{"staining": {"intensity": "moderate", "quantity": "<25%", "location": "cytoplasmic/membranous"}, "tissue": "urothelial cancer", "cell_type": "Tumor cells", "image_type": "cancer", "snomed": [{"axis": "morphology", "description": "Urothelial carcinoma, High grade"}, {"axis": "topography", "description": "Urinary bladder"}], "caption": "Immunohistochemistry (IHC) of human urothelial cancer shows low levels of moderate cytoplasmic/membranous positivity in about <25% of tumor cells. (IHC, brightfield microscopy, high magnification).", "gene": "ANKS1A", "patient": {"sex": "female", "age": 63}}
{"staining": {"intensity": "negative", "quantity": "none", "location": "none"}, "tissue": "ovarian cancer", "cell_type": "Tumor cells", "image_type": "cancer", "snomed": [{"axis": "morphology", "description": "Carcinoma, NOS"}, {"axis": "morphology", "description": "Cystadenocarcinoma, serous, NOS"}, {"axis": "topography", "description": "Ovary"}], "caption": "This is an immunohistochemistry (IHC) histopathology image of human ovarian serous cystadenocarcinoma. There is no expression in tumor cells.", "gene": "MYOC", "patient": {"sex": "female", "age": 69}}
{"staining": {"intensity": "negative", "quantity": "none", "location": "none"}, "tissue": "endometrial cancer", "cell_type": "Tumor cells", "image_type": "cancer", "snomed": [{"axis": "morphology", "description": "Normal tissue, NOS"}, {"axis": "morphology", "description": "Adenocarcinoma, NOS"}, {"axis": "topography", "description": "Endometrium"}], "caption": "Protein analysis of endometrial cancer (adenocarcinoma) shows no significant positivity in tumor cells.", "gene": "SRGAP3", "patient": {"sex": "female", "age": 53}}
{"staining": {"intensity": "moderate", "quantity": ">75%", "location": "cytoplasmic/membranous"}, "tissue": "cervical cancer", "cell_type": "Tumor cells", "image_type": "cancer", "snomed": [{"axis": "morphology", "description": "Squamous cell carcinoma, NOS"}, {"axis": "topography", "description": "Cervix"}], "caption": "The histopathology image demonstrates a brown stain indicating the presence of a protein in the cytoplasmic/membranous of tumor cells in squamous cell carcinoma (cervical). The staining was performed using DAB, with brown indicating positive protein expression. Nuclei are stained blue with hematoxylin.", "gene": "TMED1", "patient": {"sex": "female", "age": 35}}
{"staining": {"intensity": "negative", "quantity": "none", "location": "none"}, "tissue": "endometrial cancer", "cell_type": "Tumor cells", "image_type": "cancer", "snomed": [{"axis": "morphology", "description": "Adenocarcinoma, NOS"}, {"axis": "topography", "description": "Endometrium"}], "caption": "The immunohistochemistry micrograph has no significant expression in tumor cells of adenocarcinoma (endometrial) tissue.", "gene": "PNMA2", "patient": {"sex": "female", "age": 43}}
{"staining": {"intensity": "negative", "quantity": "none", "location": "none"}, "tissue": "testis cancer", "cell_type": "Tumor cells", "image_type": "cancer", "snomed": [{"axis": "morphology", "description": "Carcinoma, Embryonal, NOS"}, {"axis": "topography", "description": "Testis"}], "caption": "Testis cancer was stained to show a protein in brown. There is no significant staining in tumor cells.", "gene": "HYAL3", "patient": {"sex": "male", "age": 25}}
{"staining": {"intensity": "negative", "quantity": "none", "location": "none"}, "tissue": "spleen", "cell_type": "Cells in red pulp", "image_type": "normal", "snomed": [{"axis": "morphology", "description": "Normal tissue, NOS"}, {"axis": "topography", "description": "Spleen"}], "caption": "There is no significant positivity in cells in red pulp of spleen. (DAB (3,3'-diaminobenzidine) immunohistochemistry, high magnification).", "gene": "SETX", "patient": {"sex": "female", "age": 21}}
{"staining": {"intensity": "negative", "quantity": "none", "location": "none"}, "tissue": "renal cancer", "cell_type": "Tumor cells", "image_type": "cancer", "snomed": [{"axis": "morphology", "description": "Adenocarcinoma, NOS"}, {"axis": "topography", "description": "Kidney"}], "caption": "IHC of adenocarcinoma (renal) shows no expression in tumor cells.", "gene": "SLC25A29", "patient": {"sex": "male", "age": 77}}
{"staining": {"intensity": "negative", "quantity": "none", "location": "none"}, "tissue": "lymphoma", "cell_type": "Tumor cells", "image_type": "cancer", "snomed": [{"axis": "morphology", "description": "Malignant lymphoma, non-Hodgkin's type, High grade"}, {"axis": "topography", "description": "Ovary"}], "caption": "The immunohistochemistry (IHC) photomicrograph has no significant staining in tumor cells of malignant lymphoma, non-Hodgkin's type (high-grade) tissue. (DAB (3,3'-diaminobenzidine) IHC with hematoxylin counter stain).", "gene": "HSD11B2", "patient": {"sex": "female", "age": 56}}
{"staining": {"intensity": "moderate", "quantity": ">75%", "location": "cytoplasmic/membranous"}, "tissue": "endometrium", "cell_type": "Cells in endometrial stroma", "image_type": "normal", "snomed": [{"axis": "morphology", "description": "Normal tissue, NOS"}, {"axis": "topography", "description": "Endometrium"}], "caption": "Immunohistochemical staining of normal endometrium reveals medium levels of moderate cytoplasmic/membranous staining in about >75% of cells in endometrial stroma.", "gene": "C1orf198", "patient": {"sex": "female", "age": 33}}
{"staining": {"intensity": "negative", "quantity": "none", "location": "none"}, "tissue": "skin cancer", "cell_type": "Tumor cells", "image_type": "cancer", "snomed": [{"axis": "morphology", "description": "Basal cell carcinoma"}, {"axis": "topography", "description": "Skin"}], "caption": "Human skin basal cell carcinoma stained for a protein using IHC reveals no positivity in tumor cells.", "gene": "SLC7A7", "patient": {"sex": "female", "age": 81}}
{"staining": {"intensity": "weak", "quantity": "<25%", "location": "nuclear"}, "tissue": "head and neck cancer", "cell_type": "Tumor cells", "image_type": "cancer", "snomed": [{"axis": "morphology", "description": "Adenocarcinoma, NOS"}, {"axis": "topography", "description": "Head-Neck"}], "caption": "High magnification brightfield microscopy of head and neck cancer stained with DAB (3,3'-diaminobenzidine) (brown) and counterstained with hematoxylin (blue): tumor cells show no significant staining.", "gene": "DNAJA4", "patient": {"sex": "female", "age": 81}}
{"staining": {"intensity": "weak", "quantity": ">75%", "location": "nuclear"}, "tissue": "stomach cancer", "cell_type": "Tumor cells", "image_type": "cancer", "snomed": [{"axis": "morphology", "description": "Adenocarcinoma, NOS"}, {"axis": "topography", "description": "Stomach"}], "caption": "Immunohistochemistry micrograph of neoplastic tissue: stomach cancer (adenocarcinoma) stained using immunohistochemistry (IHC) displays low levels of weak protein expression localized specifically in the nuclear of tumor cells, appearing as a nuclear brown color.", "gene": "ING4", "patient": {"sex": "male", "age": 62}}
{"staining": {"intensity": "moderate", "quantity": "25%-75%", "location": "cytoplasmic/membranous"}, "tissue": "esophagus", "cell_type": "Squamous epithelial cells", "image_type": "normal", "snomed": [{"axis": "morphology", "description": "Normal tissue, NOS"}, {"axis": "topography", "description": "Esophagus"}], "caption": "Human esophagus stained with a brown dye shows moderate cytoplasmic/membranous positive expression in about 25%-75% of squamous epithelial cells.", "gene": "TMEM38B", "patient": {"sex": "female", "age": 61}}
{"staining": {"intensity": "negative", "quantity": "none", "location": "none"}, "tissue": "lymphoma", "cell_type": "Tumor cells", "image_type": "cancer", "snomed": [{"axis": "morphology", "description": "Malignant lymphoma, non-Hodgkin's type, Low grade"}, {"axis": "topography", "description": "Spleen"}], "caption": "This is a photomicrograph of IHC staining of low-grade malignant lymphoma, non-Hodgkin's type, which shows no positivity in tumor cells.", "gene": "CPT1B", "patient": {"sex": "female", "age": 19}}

- ACTIVITY
Output every record verbatim.

- OUTPUT OF THE TASK
{"staining": {"intensity": "moderate", "quantity": "<25%", "location": "cytoplasmic/membranous"}, "tissue": "urothelial cancer", "cell_type": "Tumor cells", "image_type": "cancer", "snomed": [{"axis": "morphology", "description": "Urothelial carcinoma, High grade"}, {"axis": "topography", "description": "Urinary bladder"}], "caption": "Immunohistochemistry (IHC) of human urothelial cancer shows low levels of moderate cytoplasmic/membranous positivity in about <25% of tumor cells. (IHC, brightfield microscopy, high magnification).", "gene": "ANKS1A", "patient": {"sex": "female", "age": 63}}
{"staining": {"intensity": "negative", "quantity": "none", "location": "none"}, "tissue": "ovarian cancer", "cell_type": "Tumor cells", "image_type": "cancer", "snomed": [{"axis": "morphology", "description": "Carcinoma, NOS"}, {"axis": "morphology", "description": "Cystadenocarcinoma, serous, NOS"}, {"axis": "topography", "description": "Ovary"}], "caption": "This is an immunohistochemistry (IHC) histopathology image of human ovarian serous cystadenocarcinoma. There is no expression in tumor cells.", "gene": "MYOC", "patient": {"sex": "female", "age": 69}}
{"staining": {"intensity": "negative", "quantity": "none", "location": "none"}, "tissue": "endometrial cancer", "cell_type": "Tumor cells", "image_type": "cancer", "snomed": [{"axis": "morphology", "description": "Normal tissue, NOS"}, {"axis": "morphology", "description": "Adenocarcinoma, NOS"}, {"axis": "topography", "description": "Endometrium"}], "caption": "Protein analysis of endometrial cancer (adenocarcinoma) shows no significant positivity in tumor cells.", "gene": "SRGAP3", "patient": {"sex": "female", "age": 53}}
{"staining": {"intensity": "moderate", "quantity": ">75%", "location": "cytoplasmic/membranous"}, "tissue": "cervical cancer", "cell_type": "Tumor cells", "image_type": "cancer", "snomed": [{"axis": "morphology", "description": "Squamous cell carcinoma, NOS"}, {"axis": "topography", "description": "Cervix"}], "caption": "The histopathology image demonstrates a brown stain indicating the presence of a protein in the cytoplasmic/membranous of tumor cells in squamous cell carcinoma (cervical). The staining was performed using DAB, with brown indicating positive protein expression. Nuclei are stained blue with hematoxylin.", "gene": "TMED1", "patient": {"sex": "female", "age": 35}}
{"staining": {"intensity": "negative", "quantity": "none", "location": "none"}, "tissue": "endometrial cancer", "cell_type": "Tumor cells", "image_type": "cancer", "snomed": [{"axis": "morphology", "description": "Adenocarcinoma, NOS"}, {"axis": "topography", "description": "Endometrium"}], "caption": "The immunohistochemistry micrograph has no significant expression in tumor cells of adenocarcinoma (endometrial) tissue.", "gene": "PNMA2", "patient": {"sex": "female", "age": 43}}
{"staining": {"intensity": "negative", "quantity": "none", "location": "none"}, "tissue": "testis cancer", "cell_type": "Tumor cells", "image_type": "cancer", "snomed": [{"axis": "morphology", "description": "Carcinoma, Embryonal, NOS"}, {"axis": "topography", "description": "Testis"}], "caption": "Testis cancer was stained to show a protein in brown. There is no significant staining in tumor cells.", "gene": "HYAL3", "patient": {"sex": "male", "age": 25}}
{"staining": {"intensity": "negative", "quantity": "none", "location": "none"}, "tissue": "spleen", "cell_type": "Cells in red pulp", "image_type": "normal", "snomed": [{"axis": "morphology", "description": "Normal tissue, NOS"}, {"axis": "topography", "description": "Spleen"}], "caption": "There is no significant positivity in cells in red pulp of spleen. (DAB (3,3'-diaminobenzidine) immunohistochemistry, high magnification).", "gene": "SETX", "patient": {"sex": "female", "age": 21}}
{"staining": {"intensity": "negative", "quantity": "none", "location": "none"}, "tissue": "renal cancer", "cell_type": "Tumor cells", "image_type": "cancer", "snomed": [{"axis": "morphology", "description": "Adenocarcinoma, NOS"}, {"axis": "topography", "description": "Kidney"}], "caption": "IHC of adenocarcinoma (renal) shows no expression in tumor cells.", "gene": "SLC25A29", "patient": {"sex": "male", "age": 77}}
{"staining": {"intensity": "negative", "quantity": "none", "location": "none"}, "tissue": "lymphoma", "cell_type": "Tumor cells", "image_type": "cancer", "snomed": [{"axis": "morphology", "description": "Malignant lymphoma, non-Hodgkin's type, High grade"}, {"axis": "topography", "description": "Ovary"}], "caption": "The immunohistochemistry (IHC) photomicrograph has no significant staining in tumor cells of malignant lymphoma, non-Hodgkin's type (high-grade) tissue. (DAB (3,3'-diaminobenzidine) IHC with hematoxylin counter stain).", "gene": "HSD11B2", "patient": {"sex": "female", "age": 56}}
{"staining": {"intensity": "moderate", "quantity": ">75%", "location": "cytoplasmic/membranous"}, "tissue": "endometrium", "cell_type": "Cells in endometrial stroma", "image_type": "normal", "snomed": [{"axis": "morphology", "description": "Normal tissue, NOS"}, {"axis": "topography", "description": "Endometrium"}], "caption": "Immunohistochemical staining of normal endometrium reveals medium levels of moderate cytoplasmic/membranous staining in about >75% of cells in endometrial stroma.", "gene": "C1orf198", "patient": {"sex": "female", "age": 33}}
{"staining": {"intensity": "negative", "quantity": "none", "location": "none"}, "tissue": "skin cancer", "cell_type": "Tumor cells", "image_type": "cancer", "snomed": [{"axis": "morphology", "description": "Basal cell carcinoma"}, {"axis": "topography", "description": "Skin"}], "caption": "Human skin basal cell carcinoma stained for a protein using IHC reveals no positivity in tumor cells.", "gene": "SLC7A7", "patient": {"sex": "female", "age": 81}}
{"staining": {"intensity": "weak", "quantity": "<25%", "location": "nuclear"}, "tissue": "head and neck cancer", "cell_type": "Tumor cells", "image_type": "cancer", "snomed": [{"axis": "morphology", "description": "Adenocarcinoma, NOS"}, {"axis": "topography", "description": "Head-Neck"}], "caption": "High magnification brightfield microscopy of head and neck cancer stained with DAB (3,3'-diaminobenzidine) (brown) and counterstained with hematoxylin (blue): tumor cells show no significant staining.", "gene": "DNAJA4", "patient": {"sex": "female", "age": 81}}
{"staining": {"intensity": "weak", "quantity": ">75%", "location": "nuclear"}, "tissue": "stomach cancer", "cell_type": "Tumor cells", "image_type": "cancer", "snomed": [{"axis": "morphology", "description": "Adenocarcinoma, NOS"}, {"axis": "topography", "description": "Stomach"}], "caption": "Immunohistochemistry micrograph of neoplastic tissue: stomach cancer (adenocarcinoma) stained using immunohistochemistry (IHC) displays low levels of weak protein expression localized specifically in the nuclear of tumor cells, appearing as a nuclear brown color.", "gene": "ING4", "patient": {"sex": "male", "age": 62}}
{"staining": {"intensity": "moderate", "quantity": "25%-75%", "location": "cytoplasmic/membranous"}, "tissue": "esophagus", "cell_type": "Squamous epithelial cells", "image_type": "normal", "snomed": [{"axis": "morphology", "description": "Normal tissue, NOS"}, {"axis": "topography", "description": "Esophagus"}], "caption": "Human esophagus stained with a brown dye shows moderate cytoplasmic/membranous positive expression in about 25%-75% of squamous epithelial cells.", "gene": "TMEM38B", "patient": {"sex": "female", "age": 61}}
{"staining": {"intensity": "negative", "quantity": "none", "location": "none"}, "tissue": "lymphoma", "cell_type": "Tumor cells", "image_type": "cancer", "snomed": [{"axis": "morphology", "description": "Malignant lymphoma, non-Hodgkin's type, Low grade"}, {"axis": "topography", "description": "Spleen"}], "caption": "This is a photomicrograph of IHC staining of low-grade malignant lymphoma, non-Hodgkin's type, which shows no positivity in tumor cells.", "gene": "CPT1B", "patient": {"sex": "female", "age": 19}}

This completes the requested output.